The past five years must have been good times for Korea’s chaebol groups. During this period, the nation’s 30 largest business groups saw their number of affiliates more than double. According to data compiled by the Financial Supervisory Service, the figure surged from 500 in January 2006 to 1,087 in April this year. This means the conglomerates added a new member to their fleet of subsidiaries every three days during that period.
These groups owe their rapid expansion partly to the deregulation drive of the Lee Myung-bak government. Lee eliminated or softened various regulations introduced to curb their excessive business diversification. For instance, he abolished the regulation restricting chaebol affiliates’ acquisition of equities in other companies. He also softened the rules on industrial corporations’ shareholdings in financial companies.
Lee took these steps to spur corporate investment in new growth sectors, such as renewable energy, biotechnology, health care, robotics and software. Without doubt these measures have boosted investment in these and other strategically important new technologies.
But an analysis of the 587 newly created affiliates suggests that the top business groups have been more engrossed in muscling into areas that are neither new growth sectors nor their present core business lines.
The tendency of chaebol groups to diversify into areas not related to their main business fields is nothing new. But their recent investment pattern appears excessive. This may be attributable partially to the ascendancy of third- and fourth-generation chaebol offspring to top posts. Many of the newly added subsidiaries were set up by these younger members of chaebol families.
Inexperienced chaebol siblings often start a company without doing their homework, captivated by the impulse to turn their hobbies or interests into a business. Companies established and run in this fashion cannot be expected to make money. Therefore it should not come as a surprise that about 45 percent of the newly established subsidiaries are in the red.
But these companies do not have to worry about their losses because they have sugar daddies ― parent companies that cover their losses. One problem with this practice is that it undermines the interests of the minority shareholders of the parent companies.

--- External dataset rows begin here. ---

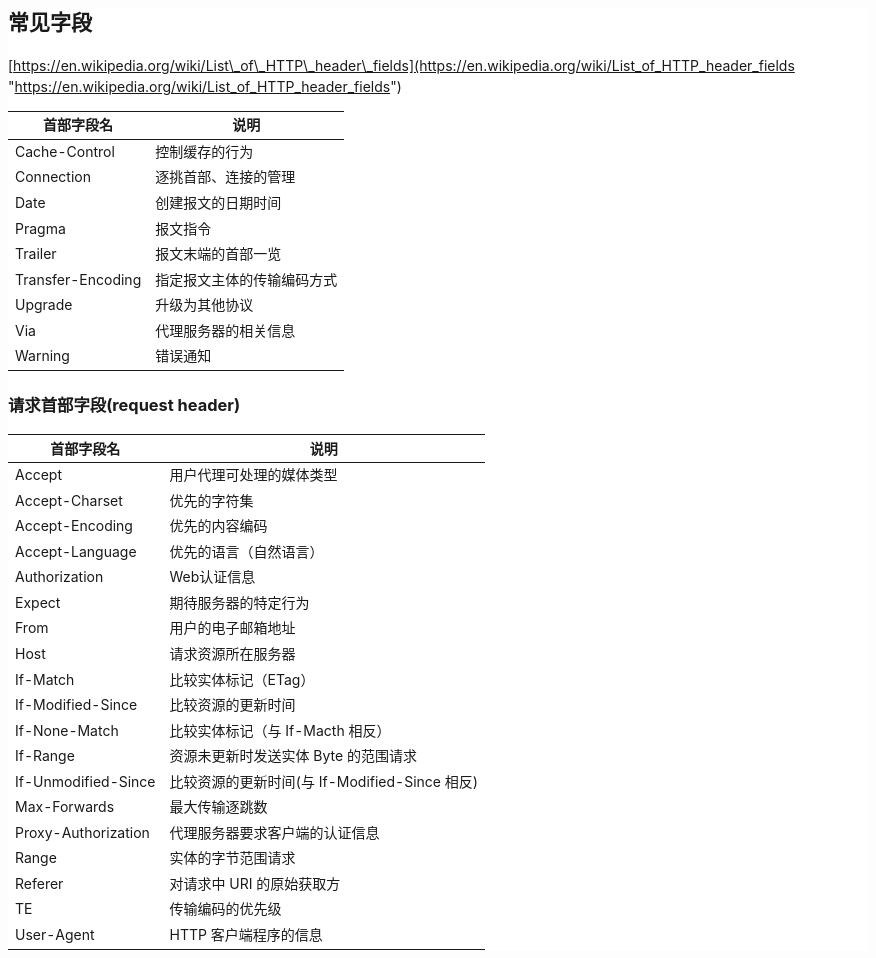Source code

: ## 常见字段

[https://en.wikipedia.org/wiki/List\_of\_HTTP\_header\_fields](https://en.wikipedia.org/wiki/List_of_HTTP_header_fields "https://en.wikipedia.org/wiki/List_of_HTTP_header_fields")

| 首部字段名             | 说明            |
| ----------------- | ------------- |
| Cache-Control     | 控制缓存的行为       |
| Connection        | 逐挑首部、连接的管理    |
| Date              | 创建报文的日期时间     |
| Pragma            | 报文指令          |
| Trailer           | 报文末端的首部一览     |
| Transfer-Encoding | 指定报文主体的传输编码方式 |
| Upgrade           | 升级为其他协议       |
| Via               | 代理服务器的相关信息    |
| Warning           | 错误通知          |

### 请求首部字段(request header)

| 首部字段名               | 说明                                |
| ------------------- | --------------------------------- |
| Accept              | 用户代理可处理的媒体类型                      |
| Accept-Charset      | 优先的字符集                            |
| Accept-Encoding     | 优先的内容编码                           |
| Accept-Language     | 优先的语言（自然语言）                       |
| Authorization       | Web认证信息                           |
| Expect              | 期待服务器的特定行为                        |
| From                | 用户的电子邮箱地址                         |
| Host                | 请求资源所在服务器                         |
| If-Match            | 比较实体标记（ETag）                      |
| If-Modified-Since   | 比较资源的更新时间                         |
| If-None-Match       | 比较实体标记（与 If-Macth 相反）             |
| If-Range            | 资源未更新时发送实体 Byte 的范围请求             |
| If-Unmodified-Since | 比较资源的更新时间(与 If-Modified-Since 相反) |
| Max-Forwards        | 最大传输逐跳数                           |
| Proxy-Authorization | 代理服务器要求客户端的认证信息                   |
| Range               | 实体的字节范围请求                         |
| Referer             | 对请求中 URI 的原始获取方                   |
| TE                  | 传输编码的优先级                          |
| User-Agent          | HTTP 客户端程序的信息                     |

A more serious problem is that it distorts competition in the marketplace. Few small and medium-sized enterprises would be able to survive if their competitors are affiliates of big business groups that can rely on subsidization by their parent companies. In this regard it is a cause for concern that many of the newly created chaebol affiliates engage in business areas that have traditionally been the preserve of SMEs.
Another problem with companies run by chaebol offspring is that in many cases they are a channel through which chaebol families transfer their wealth and managerial control to their children without paying gift or inheritance taxes.

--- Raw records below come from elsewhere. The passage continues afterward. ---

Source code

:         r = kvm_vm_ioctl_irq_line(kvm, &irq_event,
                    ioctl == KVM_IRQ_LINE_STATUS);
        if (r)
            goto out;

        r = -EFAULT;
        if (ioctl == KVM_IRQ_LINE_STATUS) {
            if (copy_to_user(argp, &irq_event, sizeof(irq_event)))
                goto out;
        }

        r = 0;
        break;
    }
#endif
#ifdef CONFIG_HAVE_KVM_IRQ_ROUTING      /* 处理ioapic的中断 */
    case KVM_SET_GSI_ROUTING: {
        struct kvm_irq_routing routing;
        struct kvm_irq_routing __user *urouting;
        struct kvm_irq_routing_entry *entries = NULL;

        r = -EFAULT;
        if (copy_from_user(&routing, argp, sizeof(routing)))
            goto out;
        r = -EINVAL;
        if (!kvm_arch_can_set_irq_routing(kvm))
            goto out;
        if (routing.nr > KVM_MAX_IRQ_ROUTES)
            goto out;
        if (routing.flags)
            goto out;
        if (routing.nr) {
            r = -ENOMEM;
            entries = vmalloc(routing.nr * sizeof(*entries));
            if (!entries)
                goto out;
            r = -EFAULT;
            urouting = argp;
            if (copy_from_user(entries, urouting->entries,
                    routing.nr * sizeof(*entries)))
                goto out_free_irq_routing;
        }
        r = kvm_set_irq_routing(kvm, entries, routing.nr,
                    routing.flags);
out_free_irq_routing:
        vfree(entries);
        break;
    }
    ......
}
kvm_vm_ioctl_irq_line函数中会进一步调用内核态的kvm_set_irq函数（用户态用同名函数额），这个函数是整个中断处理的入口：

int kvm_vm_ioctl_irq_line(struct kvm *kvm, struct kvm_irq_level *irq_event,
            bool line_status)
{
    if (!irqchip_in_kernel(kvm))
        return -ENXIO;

To give an example, many business groups have affiliates responsible for maintaining and repairing the computer systems of other subsidiaries. These firms can make money easily through intra-group deals. Since they are profitable, the chaebol children who operate them can make huge capital gains by making initial public offerings of their shares. They can use the proceeds from share offerings to boost their stakes in group holding companies, bolstering their managerial control.
The recent surge in the number of chaebol affiliates would have been seen in a positive light had they been the result of active investment in new technology fields that would power the nation’s economic growth for the next couple of decades. Unfortunately, this is not the case. If big business groups continue to focus on maximizing their private gains regardless of the negative consequences of their behavior, the government may have second thoughts about deregulation.